Wednesday 1 February 2006

Papers I would like to write

Whenever I get an idea I scribble it down on a sheet of paper and draw a little thought bubble at the top. This is an ongoing post with a list of papers I would like to write. Some of them are actual viable political or social science ideas. Others are things way out of my field, or ideas that might not be quite worth my time.

  1. Use "Blink"-style analysis of interviewers' posture, voice etc. when talking to politicians from different parties to provide an objective test of media bias.
  2. Why do human parents seek to control their children's sexual behaviour? This is AFAIK unique among animals. It is quite hard to understand from a genetic point of view: your children's interest in maximizing fitness is identical to your own (apart from the issue of degrees of relatedness, which might conceivably make a difference e.g. in cultures where people marry their cousins). Is the parental behaviour cultural or is there a genetic component? How did it arise?
  3. Hobbes' theory of the church in Leviathan Chapter XII seems to foreshadow modern economic theories of religion. He actually mentions the church before he gets to the state. It would be an interesting topic in intellectual history.

Saved entries
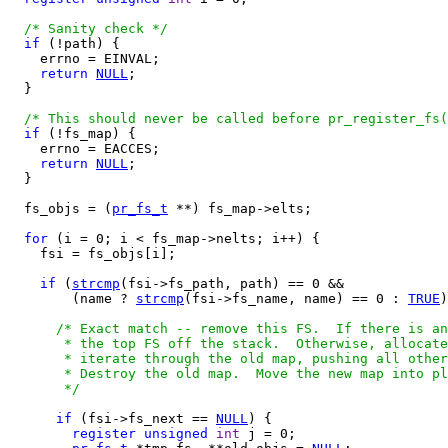
/* Sanity check */
if
 (!path) {

    errno = EINVAL;

return
NULL
;

  }

/* This should never be called before pr_register_fs(
if
 (!fs_map) {

    errno = EACCES;

return
NULL
;

  }

  fs_objs = (
pr_fs_t
 **) fs_map->elts;

for
 (i = 0; i < fs_map->nelts; i++) {

    fsi = fs_objs[i];

if
 (
strcmp
(fsi->fs_path, path) == 0 &&

        (name ? 
strcmp
(fsi->fs_name, name) == 0 : 
TRUE
)
/* Exact match -- remove this FS.  If there is an
       * the top FS off the stack.  Otherwise, allocate
       * iterate through the old map, pushing all other
       * Destroy the old map.  Move the new map into pl
       */
if
 (fsi->fs_next == 
NULL
) {

register
unsigned
int
 j = 0;
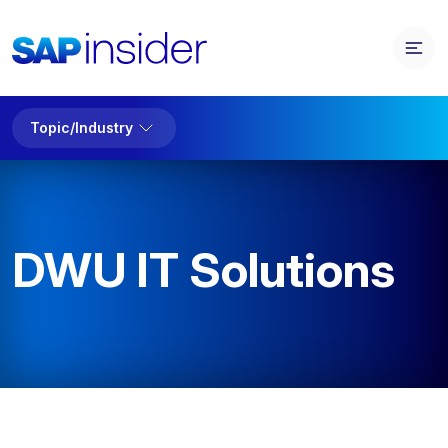
Topic/Industry
DWU IT Solutions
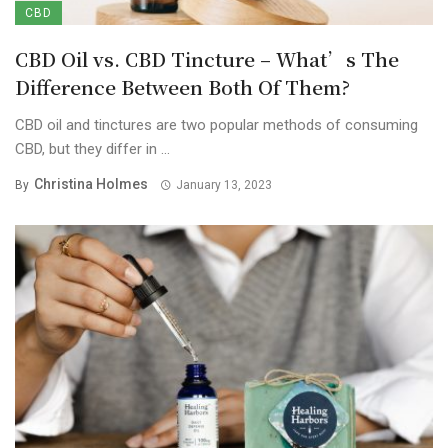
CBD
CBD Oil vs. CBD Tincture – What’s The
Difference Between Both Of Them?
CBD oil and tinctures are two popular methods of consuming
CBD, but they differ in ...
Christina Holmes
By
January 13, 2023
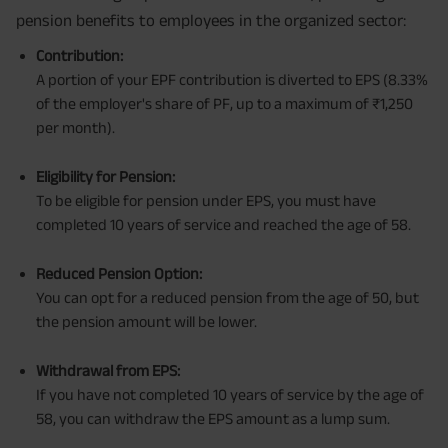
pension benefits to employees in the organized sector:
Contribution:
A portion of your EPF contribution is diverted to EPS (8.33%
of the employer's share of PF, up to a maximum of ₹1,250
per month).
Eligibility for Pension:
To be eligible for pension under EPS, you must have
completed 10 years of service and reached the age of 58.
Reduced Pension Option:
You can opt for a reduced pension from the age of 50, but
the pension amount will be lower.
Withdrawal from EPS:
If you have not completed 10 years of service by the age of
58, you can withdraw the EPS amount as a lump sum.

• [Work task 1]: In the post listing papers the writer would like to write, what does the writer draw at the top of the sheet when jotting down an idea?
• [Work task 2]: Continue the post listing paper ideas, picking up after its final item.

• [Result 1]: A little thought bubble.

• [Result 2]:
  4. Modelling how a city's size is affected by the size of other nearby cities. You might expect big cities to "drain" the population of near neighbours. The model could be applicable to other phenomena - firms in markets, even countries.
  5. How to extend formal models of elections to include the spread of information about policy through the population.
  6. Small churches and political parties seem to suffer more splits than large ones. Why? A formal model invoking control over resources and the ability to buy off potential splitters might help.
  7. Media analysis of how reporting of US politics has increased in non-US countries. A simple hit count for "senator" and "president" versus "MP" and "Prime Minister" would be a start.

I'll keep posting these as I remember them. There are a lot more!